• _Exercise_: Which lines of the entries contain the word "assign"? Please list them.

Stored items from a collection:
---+---
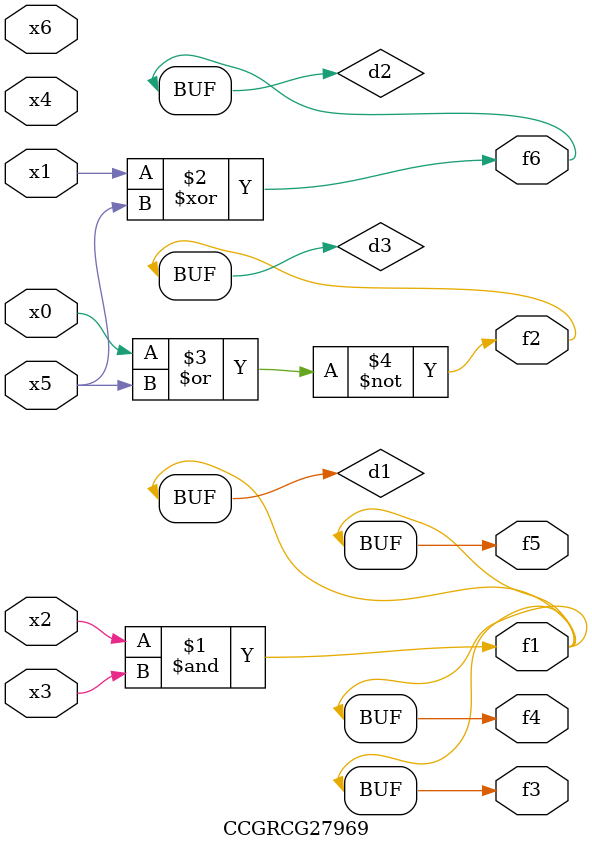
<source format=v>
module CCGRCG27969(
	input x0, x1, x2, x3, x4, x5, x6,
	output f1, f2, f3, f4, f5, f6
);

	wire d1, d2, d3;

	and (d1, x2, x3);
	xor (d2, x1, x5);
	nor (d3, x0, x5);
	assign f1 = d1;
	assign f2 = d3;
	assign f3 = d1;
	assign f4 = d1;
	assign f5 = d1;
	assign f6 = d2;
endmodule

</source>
---+---
• _Output_:
	assign f1 = d1;
	assign f2 = d3;
	assign f3 = d1;
	assign f4 = d1;
	assign f5 = d1;
	assign f6 = d2;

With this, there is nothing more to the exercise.